LatentLego is a python library for building autoencoders for single-cell genomics. It is build on top of TensorFlow and Keras and provides modular components to build common single-cell autoencoder architectures. All individual comonents are valid Keras Layer or Model objects and therefore support model construction using the standard Keras (functional/sequential) API. There is also a model zoo of preconstructed models that understand builtin Keras methods like .fit() or .predict() and .compile() with custom loss functions.

Installation

You can install LatentLego from PyPI using pip

pip install latent

or install the development version from GitHub

pip install git+https://github.com/quadbiolab/latent-lego

Overview

LatentLego is designed to be a flexible kit for defining autoencoders by providing common building blocks that can be freely assembled. Here's an overview:

  • latent.models - Here you can find Keras-compatible implementations of common single-cell autoencoder architectures, such as the ZINBAutoencoder (Erslan 2019) or the NegativeBinomialVAE (Lopez 2018). I also implemented some more experimental architectures like the TopologicalAutoencoder (Moor 2019).

  • latent.modules - Here live the lower level building blocks of autoencoders, namely encoder and decoder models that can be freely assembled to produce autoencoder models.

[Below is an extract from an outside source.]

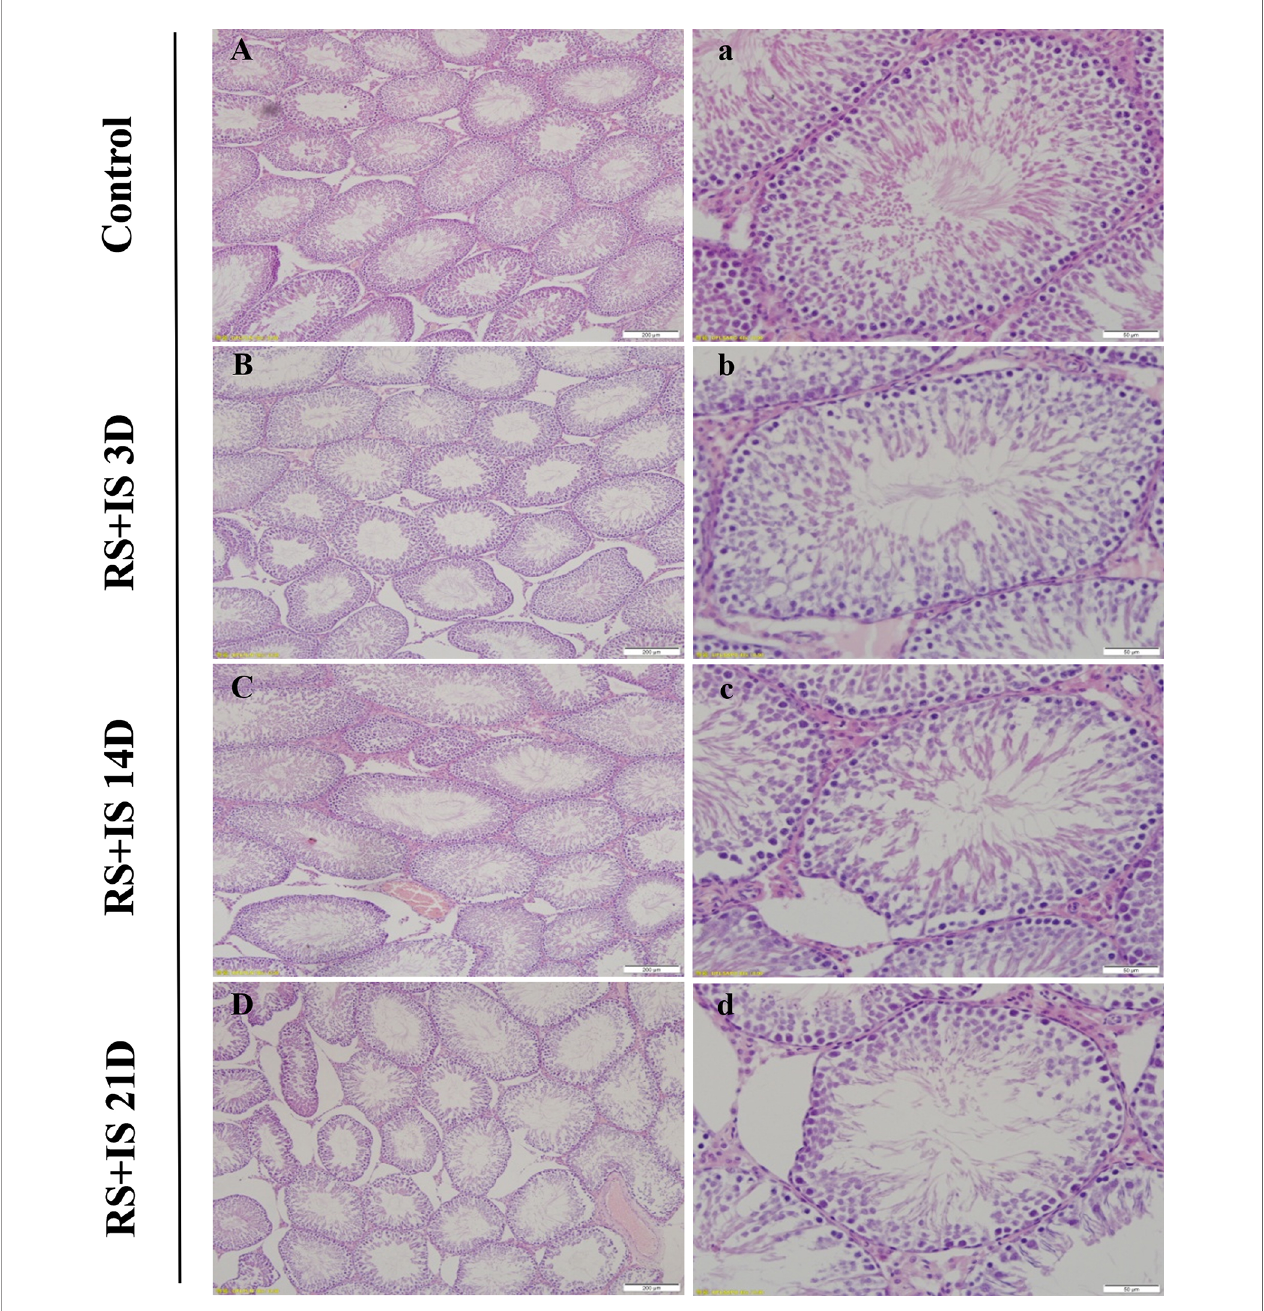
FIGURE 1 | HE staining of the testis. The seminiferous tubules were regular in shape and orderly in arrangement in the control group (A, a) and RS+IS group at 3 days (B, b) . The tubule basement membrane was separated from spermatogenic cells after 14 days RS+IS exposure (C, c) . After 21 days of RS+IS exposure, pathologic changes of the seminiferous tubules were more obvious (D, d) ; Bars = 200 m m in (A – D) ; Bars = 100 m m in (a – d)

E.g., using a VariationalEncoder with a PoissonDecoder produces a PoissonVAE, a variational autoencoder with a poisson reconstruction loss.

  • latent.layers - These are the most basic building blocks of encoder and decoder models. In addition to the DenseBlock/DenseStack layers that are the core component of encoders and decoders, I implemeneted some other useful utility layers.

  • latent.losses, latent.activations, latent.callbacks - Keras-style components that are useful for single-cell data, like a NegativeBinomial loss or a KLDivergenceScheduler callback function. All of these should work nicely within the TensorFlow/Keras framework.